Exercise goal
Replace "chart" with "graph" and write out the lines of the records again, from the line with "Inference Time, SMAPE, Training Time" up to and including the last line of the records, changing nothing else.

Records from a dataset
● ● ● ●

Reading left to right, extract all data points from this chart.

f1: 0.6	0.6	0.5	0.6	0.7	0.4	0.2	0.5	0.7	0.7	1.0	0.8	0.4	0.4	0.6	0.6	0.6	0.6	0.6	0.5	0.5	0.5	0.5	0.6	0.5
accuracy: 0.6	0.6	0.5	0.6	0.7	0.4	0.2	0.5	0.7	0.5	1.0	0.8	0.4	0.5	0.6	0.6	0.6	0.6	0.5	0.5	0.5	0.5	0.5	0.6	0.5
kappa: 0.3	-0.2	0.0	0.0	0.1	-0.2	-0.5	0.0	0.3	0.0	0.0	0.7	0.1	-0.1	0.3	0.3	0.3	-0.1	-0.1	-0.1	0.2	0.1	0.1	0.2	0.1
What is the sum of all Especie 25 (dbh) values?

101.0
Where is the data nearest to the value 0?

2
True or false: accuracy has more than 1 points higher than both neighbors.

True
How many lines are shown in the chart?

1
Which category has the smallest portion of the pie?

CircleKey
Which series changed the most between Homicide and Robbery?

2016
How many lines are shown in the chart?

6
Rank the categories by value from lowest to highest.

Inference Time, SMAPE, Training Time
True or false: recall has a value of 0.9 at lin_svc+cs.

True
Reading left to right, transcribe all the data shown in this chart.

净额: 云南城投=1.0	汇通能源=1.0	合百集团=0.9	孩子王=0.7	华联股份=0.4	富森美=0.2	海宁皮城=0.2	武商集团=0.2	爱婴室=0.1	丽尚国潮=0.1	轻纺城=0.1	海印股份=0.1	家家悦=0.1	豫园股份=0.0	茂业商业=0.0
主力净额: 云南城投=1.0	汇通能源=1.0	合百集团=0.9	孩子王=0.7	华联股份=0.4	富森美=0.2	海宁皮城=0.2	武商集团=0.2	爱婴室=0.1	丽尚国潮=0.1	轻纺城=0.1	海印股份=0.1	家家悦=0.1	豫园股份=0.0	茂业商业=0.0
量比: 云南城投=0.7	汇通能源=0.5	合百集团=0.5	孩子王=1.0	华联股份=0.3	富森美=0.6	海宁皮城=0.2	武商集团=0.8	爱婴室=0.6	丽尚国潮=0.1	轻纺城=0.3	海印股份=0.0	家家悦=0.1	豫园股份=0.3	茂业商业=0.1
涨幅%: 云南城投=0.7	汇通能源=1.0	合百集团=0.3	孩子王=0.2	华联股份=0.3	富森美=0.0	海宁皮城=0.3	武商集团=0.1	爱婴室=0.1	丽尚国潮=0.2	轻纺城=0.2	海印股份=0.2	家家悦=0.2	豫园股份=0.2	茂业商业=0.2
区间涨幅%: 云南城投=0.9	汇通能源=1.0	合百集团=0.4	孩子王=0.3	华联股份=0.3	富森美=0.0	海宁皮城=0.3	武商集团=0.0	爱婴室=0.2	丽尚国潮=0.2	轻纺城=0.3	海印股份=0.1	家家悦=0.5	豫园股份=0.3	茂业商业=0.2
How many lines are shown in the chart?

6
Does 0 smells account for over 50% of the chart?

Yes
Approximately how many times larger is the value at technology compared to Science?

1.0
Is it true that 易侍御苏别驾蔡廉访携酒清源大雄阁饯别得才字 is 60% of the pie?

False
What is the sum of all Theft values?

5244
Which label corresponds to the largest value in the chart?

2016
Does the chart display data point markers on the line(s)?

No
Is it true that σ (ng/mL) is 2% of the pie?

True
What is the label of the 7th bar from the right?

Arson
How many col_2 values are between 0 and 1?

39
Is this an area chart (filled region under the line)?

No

● ● ● ●

Answer area
Inference Time, SMAPE, Training Time
True or false: recall has a value of 0.9 at lin_svc+cs.

True
Reading left to right, transcribe all the data shown in this graph.

净额: 云南城投=1.0	汇通能源=1.0	合百集团=0.9	孩子王=0.7	华联股份=0.4	富森美=0.2	海宁皮城=0.2	武商集团=0.2	爱婴室=0.1	丽尚国潮=0.1	轻纺城=0.1	海印股份=0.1	家家悦=0.1	豫园股份=0.0	茂业商业=0.0
主力净额: 云南城投=1.0	汇通能源=1.0	合百集团=0.9	孩子王=0.7	华联股份=0.4	富森美=0.2	海宁皮城=0.2	武商集团=0.2	爱婴室=0.1	丽尚国潮=0.1	轻纺城=0.1	海印股份=0.1	家家悦=0.1	豫园股份=0.0	茂业商业=0.0
量比: 云南城投=0.7	汇通能源=0.5	合百集团=0.5	孩子王=1.0	华联股份=0.3	富森美=0.6	海宁皮城=0.2	武商集团=0.8	爱婴室=0.6	丽尚国潮=0.1	轻纺城=0.3	海印股份=0.0	家家悦=0.1	豫园股份=0.3	茂业商业=0.1
涨幅%: 云南城投=0.7	汇通能源=1.0	合百集团=0.3	孩子王=0.2	华联股份=0.3	富森美=0.0	海宁皮城=0.3	武商集团=0.1	爱婴室=0.1	丽尚国潮=0.2	轻纺城=0.2	海印股份=0.2	家家悦=0.2	豫园股份=0.2	茂业商业=0.2
区间涨幅%: 云南城投=0.9	汇通能源=1.0	合百集团=0.4	孩子王=0.3	华联股份=0.3	富森美=0.0	海宁皮城=0.3	武商集团=0.0	爱婴室=0.2	丽尚国潮=0.2	轻纺城=0.3	海印股份=0.1	家家悦=0.5	豫园股份=0.3	茂业商业=0.2
How many lines are shown in the graph?

6
Does 0 smells account for over 50% of the graph?

Yes
Approximately how many times larger is the value at technology compared to Science?

1.0
Is it true that 易侍御苏别驾蔡廉访携酒清源大雄阁饯别得才字 is 60% of the pie?

False
What is the sum of all Theft values?

5244
Which label corresponds to the largest value in the graph?

2016
Does the graph display data point markers on the line(s)?

No
Is it true that σ (ng/mL) is 2% of the pie?

True
What is the label of the 7th bar from the right?

Arson
How many col_2 values are between 0 and 1?

39
Is this an area graph (filled region under the line)?

No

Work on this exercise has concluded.